O ministro Augusto César, do Tribunal Superior do Trabalho (TST), em seu livro Direito do Trabalho: Curso e Discurso, observa que o assédio sexual por intimidação se aproxima do assédio moral horizontal – no caso, qualificando-se pela motivação sexual.

Crime

No Brasil, o assédio sexual é crime, definido no Artigo 216-A do Código Penal, como “constranger alguém com o intuito de obter vantagem ou favorecimento sexual, prevalecendo-se o agente da sua condição de superior hierárquico ou ascendência inerentes ao exercício de emprego, cargo ou função”. A pena prevista é de detenção de um a dois anos.

De acordo com a lei, o assédio é crime quando praticado por superior hierárquico ou ascendente. Há duas interpretações em relação à prática do ato: o assédio pode ocorrer pelo simples constrangimento da vítima ou pela prática contínua de atos constrangedores.
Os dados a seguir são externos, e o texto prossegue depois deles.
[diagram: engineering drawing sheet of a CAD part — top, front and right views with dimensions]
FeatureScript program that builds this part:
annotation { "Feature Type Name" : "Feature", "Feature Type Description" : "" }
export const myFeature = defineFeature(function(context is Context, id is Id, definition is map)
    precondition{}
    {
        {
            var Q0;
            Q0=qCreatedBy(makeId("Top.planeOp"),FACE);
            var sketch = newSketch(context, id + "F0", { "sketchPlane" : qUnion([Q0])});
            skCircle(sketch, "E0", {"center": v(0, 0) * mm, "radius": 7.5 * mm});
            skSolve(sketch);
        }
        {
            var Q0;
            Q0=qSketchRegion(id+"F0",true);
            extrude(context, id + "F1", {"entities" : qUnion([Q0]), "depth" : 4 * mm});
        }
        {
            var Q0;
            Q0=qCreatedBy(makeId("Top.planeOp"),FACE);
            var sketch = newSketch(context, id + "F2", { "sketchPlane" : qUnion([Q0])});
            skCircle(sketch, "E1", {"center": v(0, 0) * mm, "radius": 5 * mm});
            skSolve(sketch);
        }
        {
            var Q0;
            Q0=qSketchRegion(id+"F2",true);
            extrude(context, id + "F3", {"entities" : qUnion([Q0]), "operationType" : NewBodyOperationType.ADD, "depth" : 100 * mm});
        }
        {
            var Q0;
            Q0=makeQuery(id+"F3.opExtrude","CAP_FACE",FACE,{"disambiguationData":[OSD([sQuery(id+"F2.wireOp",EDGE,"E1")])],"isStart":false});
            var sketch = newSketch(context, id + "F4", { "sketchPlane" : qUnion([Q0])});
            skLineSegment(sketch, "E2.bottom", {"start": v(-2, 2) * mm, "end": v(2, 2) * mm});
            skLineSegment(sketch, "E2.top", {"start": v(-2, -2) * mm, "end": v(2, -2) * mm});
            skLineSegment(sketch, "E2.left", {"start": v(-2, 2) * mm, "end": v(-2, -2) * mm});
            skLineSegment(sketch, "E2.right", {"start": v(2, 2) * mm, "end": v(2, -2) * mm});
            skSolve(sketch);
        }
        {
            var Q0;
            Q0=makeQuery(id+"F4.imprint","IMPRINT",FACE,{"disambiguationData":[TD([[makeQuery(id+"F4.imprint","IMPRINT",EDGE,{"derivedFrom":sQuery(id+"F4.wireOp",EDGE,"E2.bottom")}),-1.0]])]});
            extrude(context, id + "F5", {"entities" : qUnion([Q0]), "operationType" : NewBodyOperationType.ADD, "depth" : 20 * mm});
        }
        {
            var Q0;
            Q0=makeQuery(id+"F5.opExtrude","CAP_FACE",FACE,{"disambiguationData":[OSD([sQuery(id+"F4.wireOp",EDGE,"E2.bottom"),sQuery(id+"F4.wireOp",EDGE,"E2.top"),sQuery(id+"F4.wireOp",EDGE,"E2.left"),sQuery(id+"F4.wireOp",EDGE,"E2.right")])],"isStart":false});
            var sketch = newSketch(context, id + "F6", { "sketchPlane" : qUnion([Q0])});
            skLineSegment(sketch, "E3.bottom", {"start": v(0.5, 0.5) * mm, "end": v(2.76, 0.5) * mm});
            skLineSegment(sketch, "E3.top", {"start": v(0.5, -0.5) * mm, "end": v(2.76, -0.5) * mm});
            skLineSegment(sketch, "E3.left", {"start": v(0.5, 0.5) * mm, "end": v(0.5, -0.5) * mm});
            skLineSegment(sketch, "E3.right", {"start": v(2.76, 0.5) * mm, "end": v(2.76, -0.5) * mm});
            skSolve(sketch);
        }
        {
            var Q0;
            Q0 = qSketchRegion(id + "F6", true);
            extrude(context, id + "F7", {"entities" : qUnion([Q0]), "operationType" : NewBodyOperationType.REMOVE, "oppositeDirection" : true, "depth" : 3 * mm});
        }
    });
O gênero da vítima não é determinante para a caracterização do assédio como crime. “A tipificação específica é de 2001, quando se introduziu o Artigo 216-A no Código Penal, e a prática é punível independentemente do gênero”, explica a presidente do TST, ministra Maria  Cristina Peduzzi. No entanto, estatisticamente, a prática se dá preponderantemente em relação às mulheres.

Provas

Produção de provas (Divulgação/TST)

Uma das dificuldades ao ajuizar uma ação de assédio sexual é a produção de provas. “Geralmente, os atos não são praticados em público. São feitos de forma secreta, quando a vítima está sozinha”, explica a ministra Maria Cristina Peduzzi. As provas são importantes para evitar alegações falsas e podem ser extraídas de conversas por aplicativos de mensagens e até por testemunhas do fato”.